Despite the reduction in vessel calls, the sea-side congestion worsened considerably following the Shanghai lockdowns, peaking at 277 vessels in week 15. The increasing sea-side congestion, in combination with a huge drop in export cargo volumes due to almost all factories in the Shanghai hinterland being shut, is likely what caused carriers to pull their ships out of the queue and call at Ningbo and Qingdao instead.

“Even before the Shanghai lockdown threatened international supply chains, many BCOs and manufacturers in the US and Europe have had to stop selling products, either because margins dropped to unacceptable/negative levels or due to the stoppage of supply. Others did find sourcing alternatives, mostly in Vietnam or closer to home,” Drewry said.

The consultancy added that the greatest uncertainty was when China's lockdown restrictions would end, and the “bullwhip” rebound impact this would then have across the supply chain.
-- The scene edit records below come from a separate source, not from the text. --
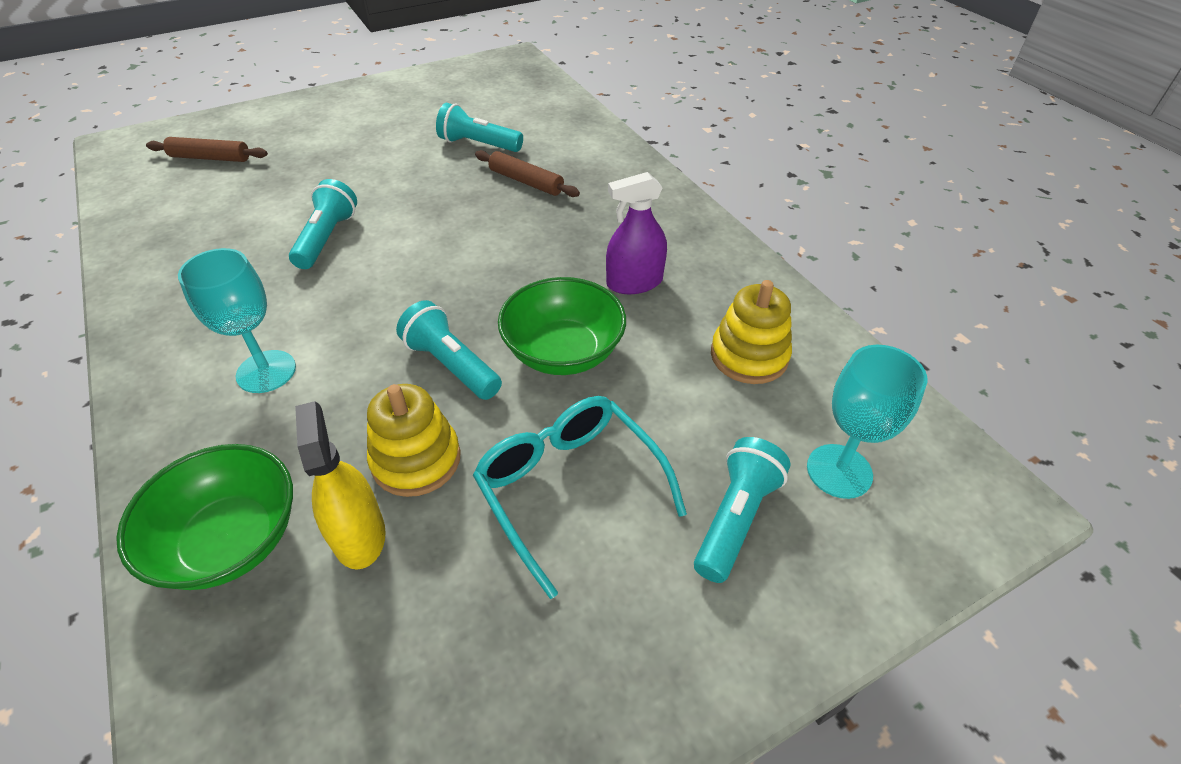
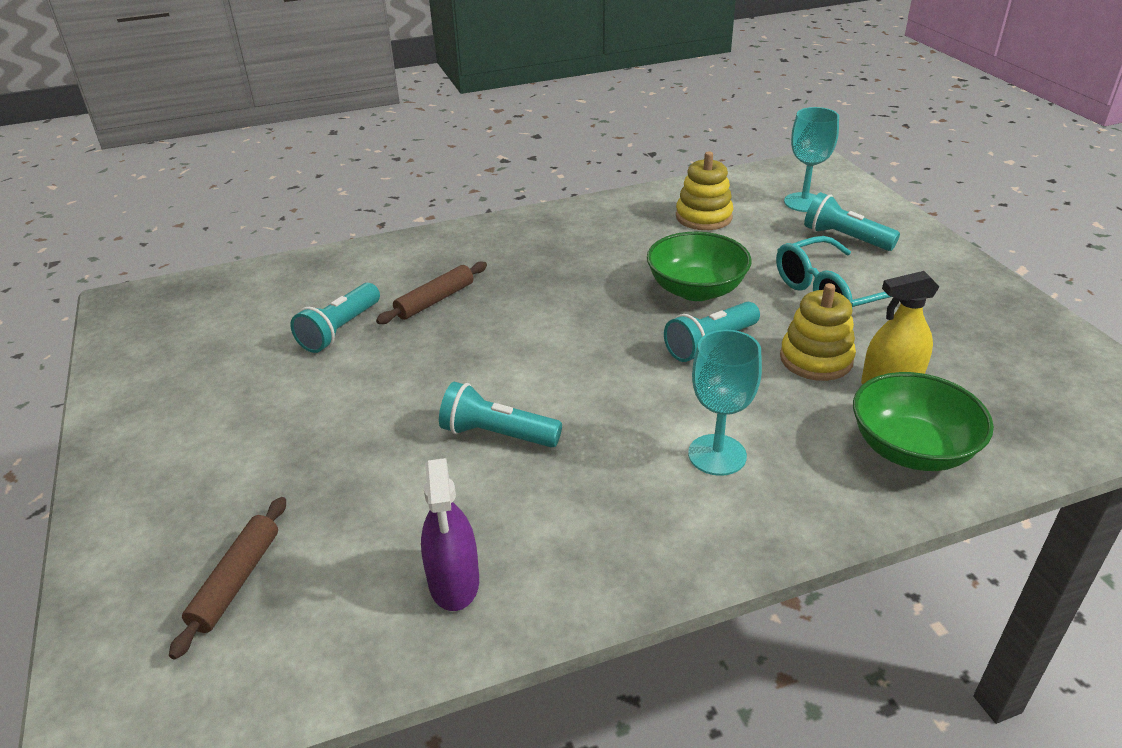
camera: 80 degrees left, 10 degrees down
purple spray bottle [606,172,667,294] -> purple spray bottle moved to [421,458,479,611]

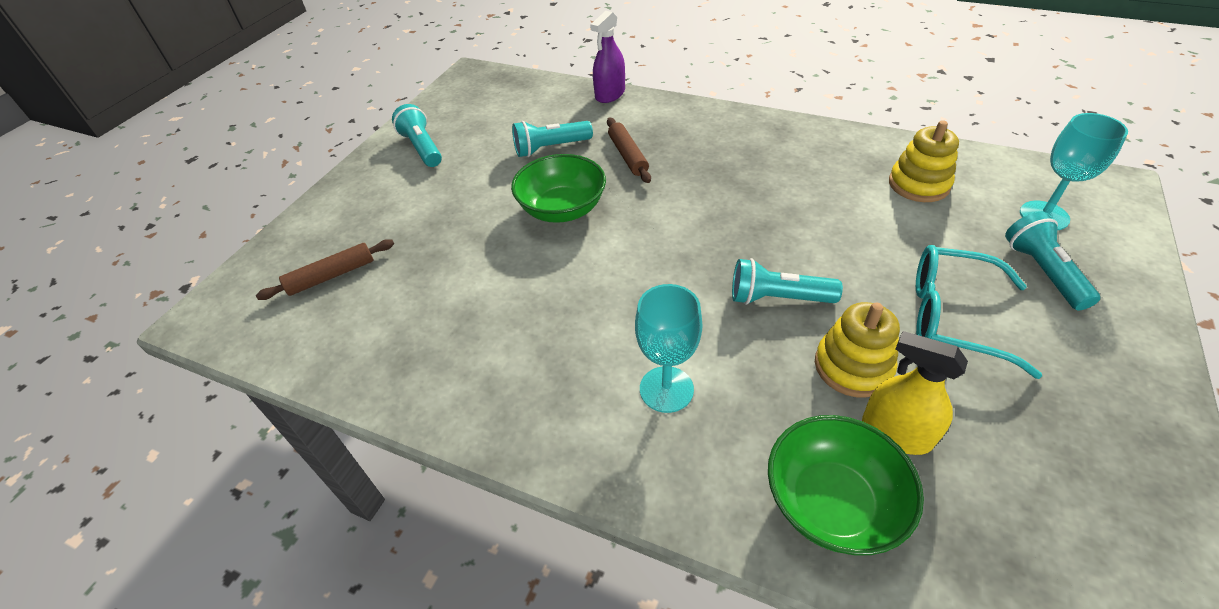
camera: 45 degrees right, 10 degrees up
brown rolling pin [376,261,487,324] -> brown rolling pin turned 75 degrees clockwise [607,118,651,183]
purple spray bottle [421,458,479,611] -> purple spray bottle moved to [590,11,625,103]
turquoise flashlight [439,382,562,448] -> turquoise flashlight moved to [392,104,442,167]
green bowl [647,232,751,301] -> green bowl moved to [511,154,606,223]

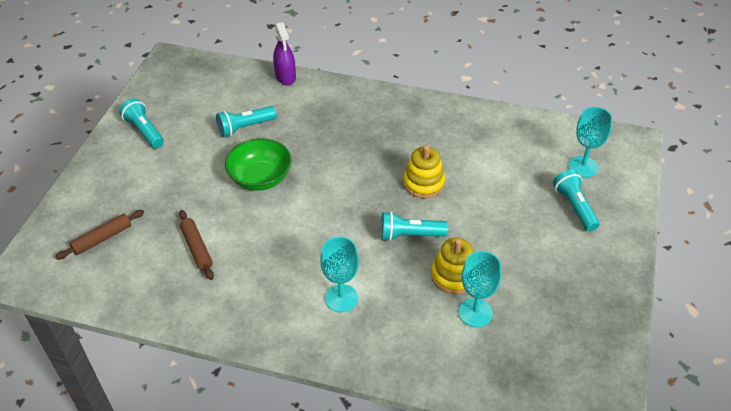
camera: 10 degrees left, 0 degrees up
purple spray bottle [590,11,625,103] -> purple spray bottle turned 45 degrees counterclockwise [273,22,296,85]
brown rolling pin [607,118,651,183] -> brown rolling pin moved to [179,210,214,280]
green bowl [768,415,924,555] -> none
yellow spray bottle [862,331,968,455] -> turquoise goblet [459,251,502,327]
yellow stacking toy [889,120,959,202] -> yellow stacking toy moved to [403,145,445,198]
turquoise glasses [916,245,1042,379] -> none

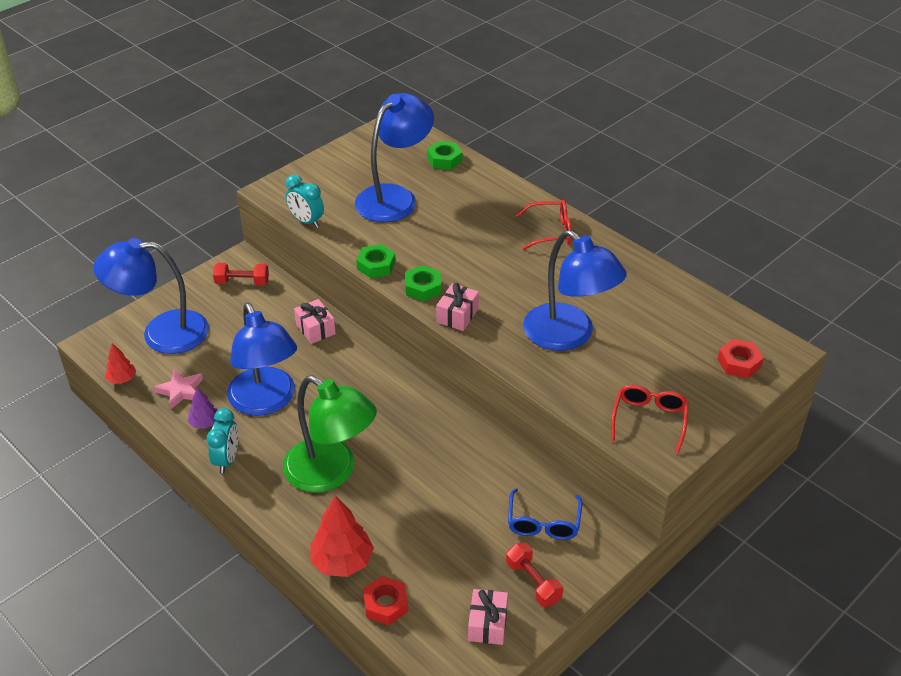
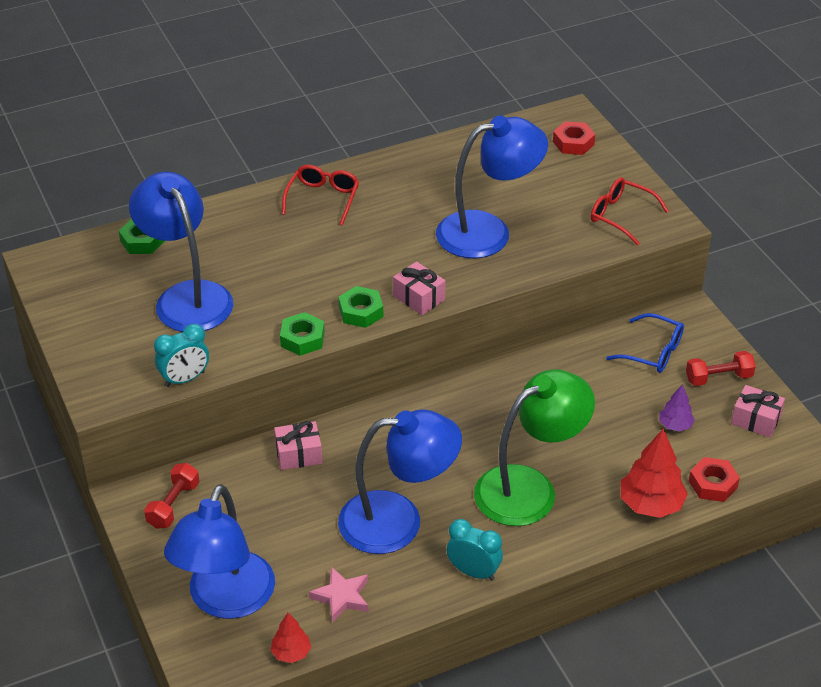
camera: 70 degrees left, 0 degrees up
purple tree [188,387,218,429] -> purple tree moved to [660,384,695,431]

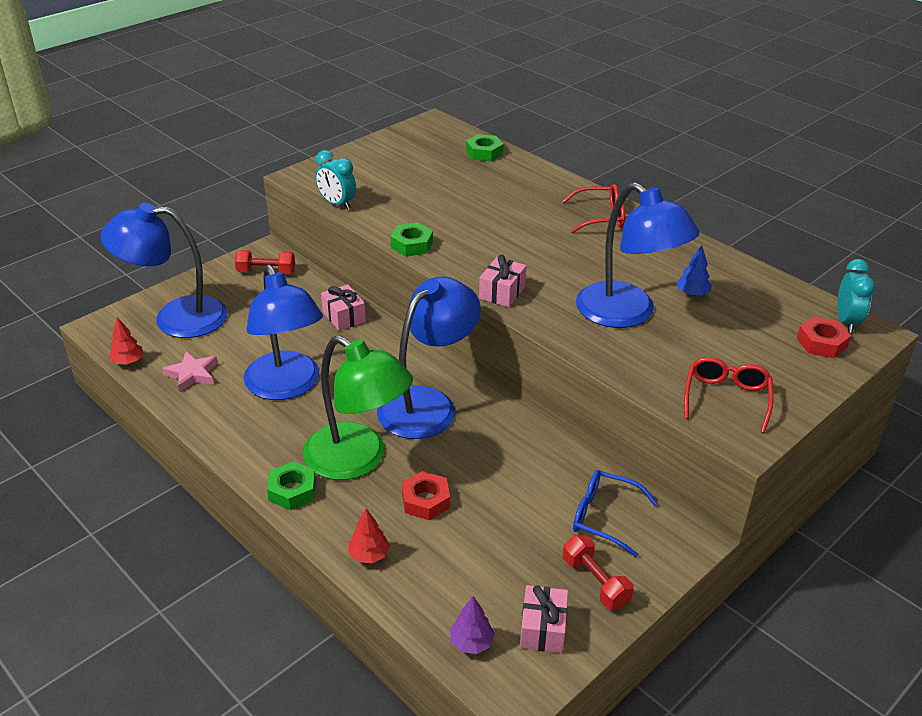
camera: 70 degrees right, 5 degrees down
blue lamp [129,172,233,332] -> blue lamp moved to [377,276,481,439]
green nut [339,286,383,328] -> green nut moved to [267,461,316,510]
turquoise clock [447,519,503,581] -> turquoise clock moved to [837,259,875,333]
blue glasses [606,313,684,373] -> blue glasses turned 105 degrees clockwise [573,470,658,557]
red tree [621,429,688,518] -> red tree [349,509,390,563], size x0.55
purple tree [660,384,695,431] -> purple tree moved to [450,596,495,654]
red nut [689,457,740,502] -> red nut moved to [402,471,450,520]
none -> blue tree [676,245,712,296]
“Many factories will need first to replenish their inventories of raw materials, and then do a “cold restart”. Also, liner shipping schedules will take at least one rotation to normalise. This would mean that even if lockdowns were to end today, the predictability and capacity of the container distribution system would be jeopardised during summer peak season,” Drewry added.

“Not to mention the fact that once the Chinese manufacturing engine starts to heat up, their port productivity is restored, and liner schedules are back in form, boxes might get stuck at destination as those port and inland distribution systems crumble yet again.”

Drewry has estimated that up to 260 000 TEUs of export cargo was not shipped from Shanghai in April because of the lockdown. This is the equivalent of 26 fully loaded 10 000-TEU containerships.

“Given that the summer peak season is normally busier anyway, the Shanghai rebound is likely to support a strong peak season and new capacity shortages,” Drewry said.